Failure-streak table for router lanes.
This is NOT a circuit breaker. There is no half-open state and no
automatic probe logic. Any single success resets the streak to zero. The
:degraded state is purely informational: the Oracle uses it to exclude
the lane from routing candidates during a snapshot window. Recovery happens
the moment the next successful completion arrives.
State is stored in an ETS table owned by this GenServer. All reads and writes go directly to ETS (no GenServer call overhead) — the GenServer exists only for lifecycle (create table on start, supervise ownership).
Lane naming
A "lane" is the provider prefix of a resolved model string — e.g. the lane
for "anthropic:claude-sonnet-4-6" is "anthropic". The telemetry handler
derives this by splitting on the first ":". This matches the convention
used in the router catalog (lane: "anthropic") and the Oracle's
snap.health lookup key.
Threshold
:degraded when streak >= Application.get_env(:mimir, :health_threshold, 3).
The threshold is read at call time so it can be overridden in tests without
restarting the GenServer.
Completion event
attach/0 binds the handler to Application.get_env(:mimir, :completion_event, [:mimir, :completion]). An embedder that emits its own app-namespaced
completion event can point Health at it by setting :mimir, :completion_event
in config.
Summary
Functions
Returns a lane → state map for every lane that has been recorded.
Used by Snapshot.assemble/1 to populate health.
Attach the telemetry handler for the configured completion event (:mimir, :completion_event).
Returns a specification to start this module under a supervisor.
Increment the failure streak for lane by 1.
Reset the failure streak for lane to 0.
Delete all rows from the health table. Intended for test isolation only.
Start the health table owner. opts are unused; accepted for supervision-tree conformance.
Returns :ok or :degraded for lane. Unknown lanes are :ok.
Functions
@spec all() :: %{required(String.t()) => :ok | :degraded}
Returns a lane → state map for every lane that has been recorded.
Used by Snapshot.assemble/1 to populate health.
@spec attach() :: :ok | {:error, term()}
Attach the telemetry handler for the configured completion event (:mimir, :completion_event).
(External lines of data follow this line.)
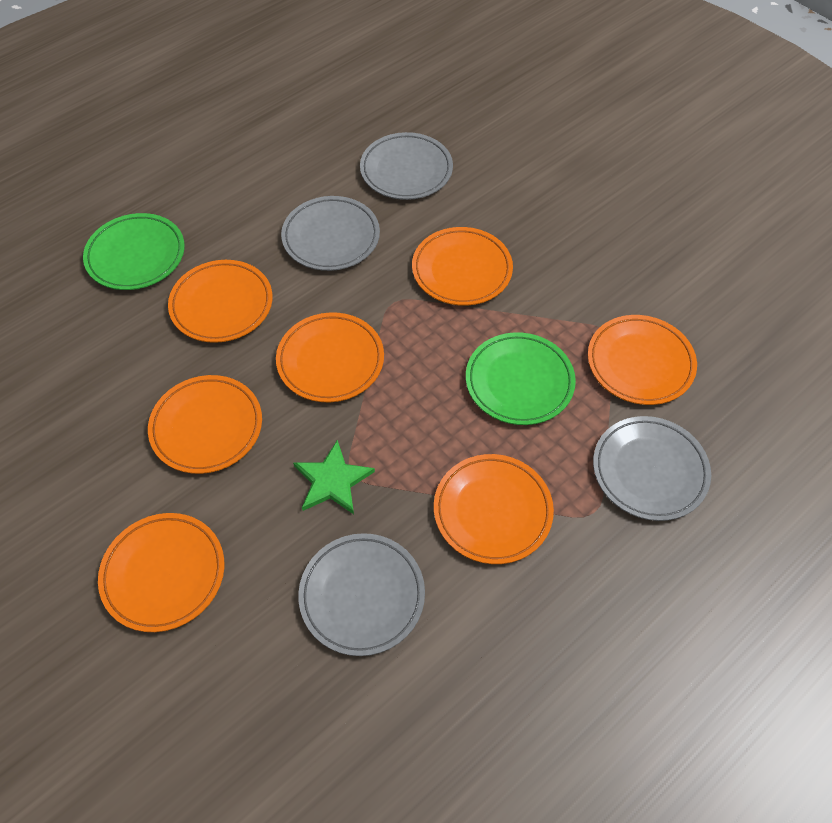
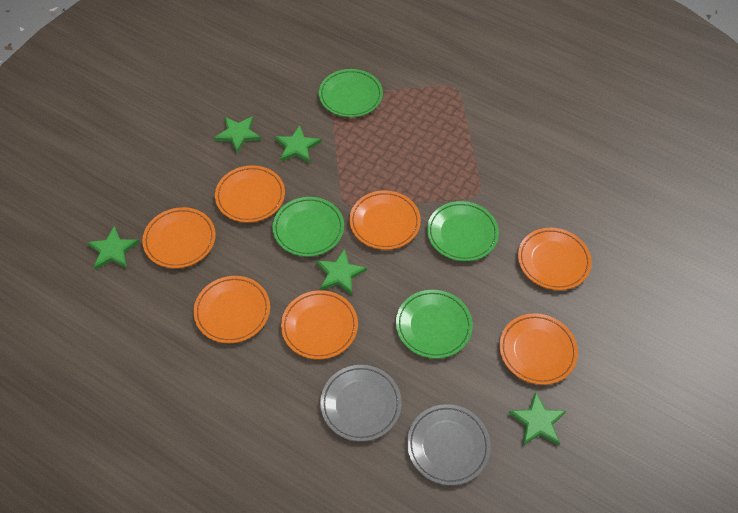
green plate: 2 -> 4
green star: 1 -> 5
grey plate: 4 -> 2

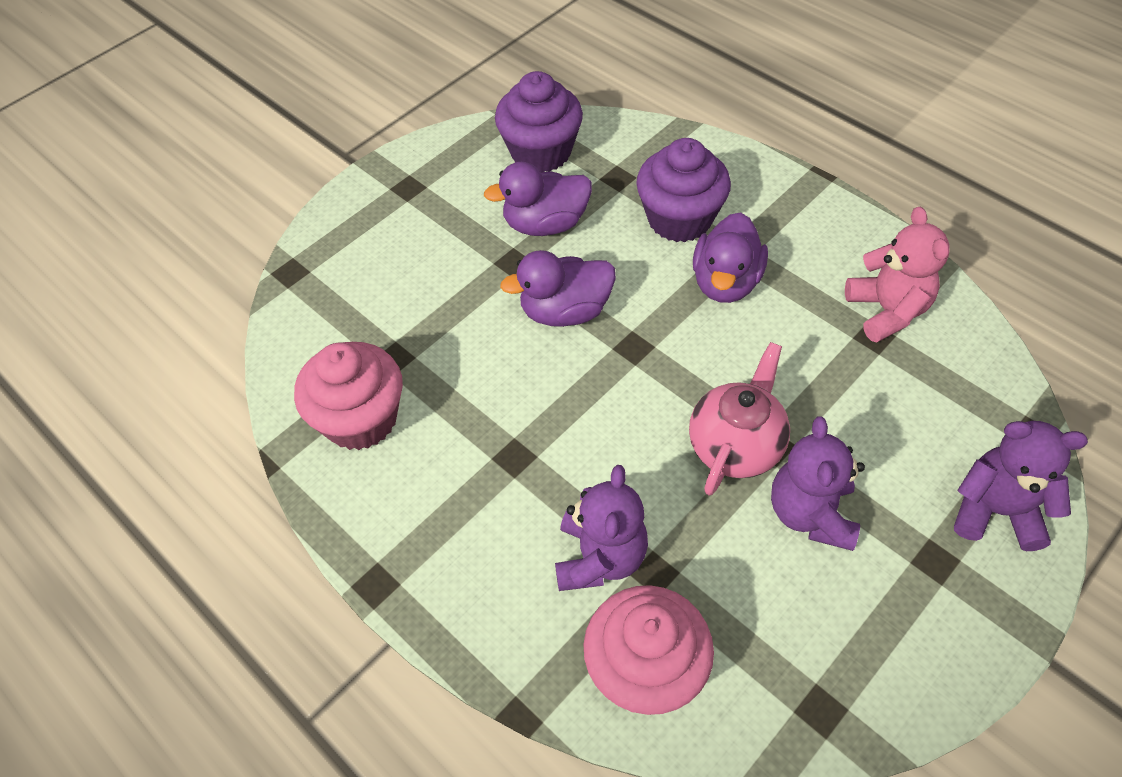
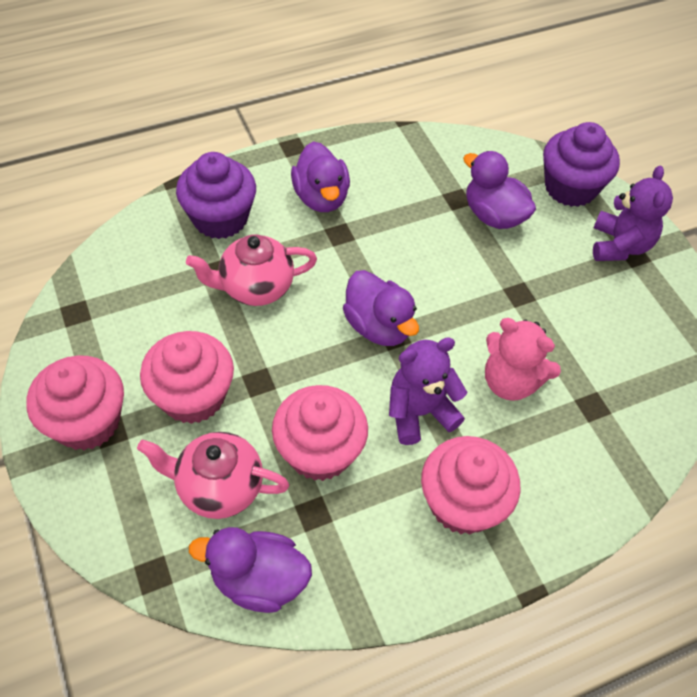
pink cupcake: 2 -> 4
pink teapot: 1 -> 2
purple duck: 3 -> 4
purple teddy bear: 3 -> 2

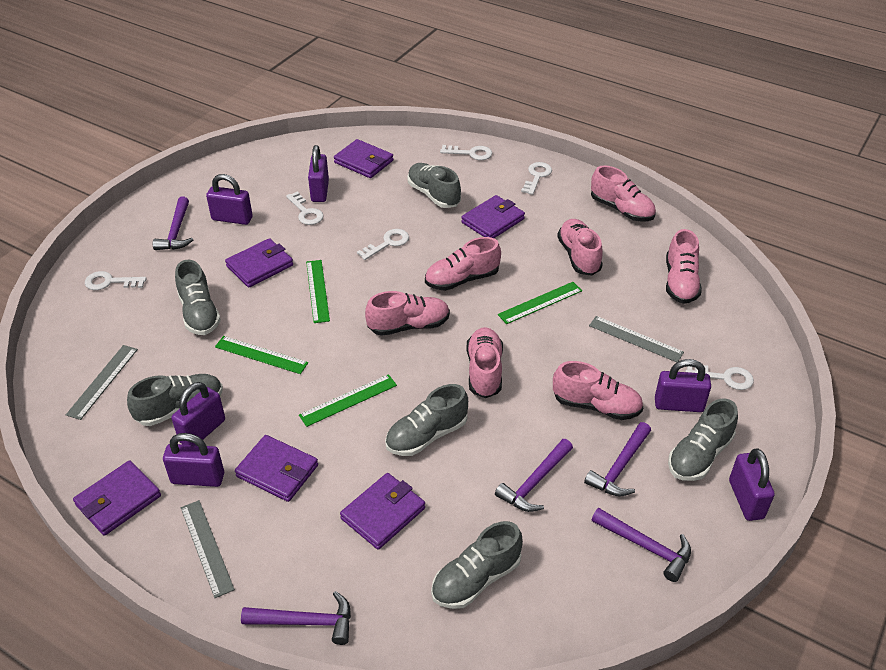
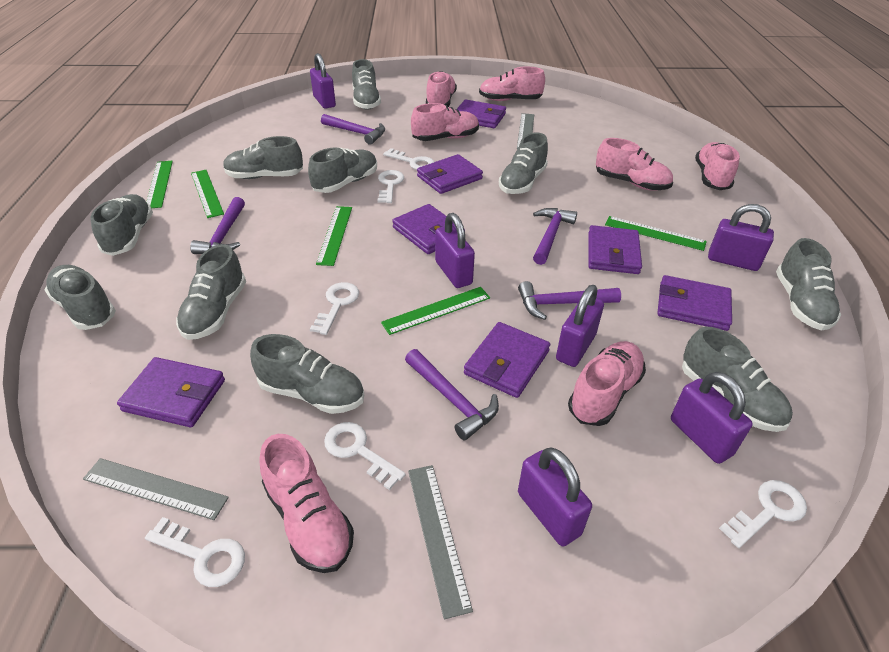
green ruler: 4 -> 5
grey shoe: 6 -> 10
purple wallet: 6 -> 7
Returns a specification to start this module under a supervisor.
See Supervisor.
@spec detach() :: :ok | {:error, :not_found}
Detach the telemetry handler attached by attach/0.
@spec record_failure(String.t()) :: :ok
Increment the failure streak for lane by 1.
@spec record_success(String.t()) :: :ok
Reset the failure streak for lane to 0.
@spec reset() :: :ok
Delete all rows from the health table. Intended for test isolation only.
@spec start_link(keyword()) :: GenServer.on_start()
Start the health table owner. opts are unused; accepted for supervision-tree conformance.
@spec state(String.t()) :: :ok | :degraded
Returns :ok or :degraded for lane. Unknown lanes are :ok.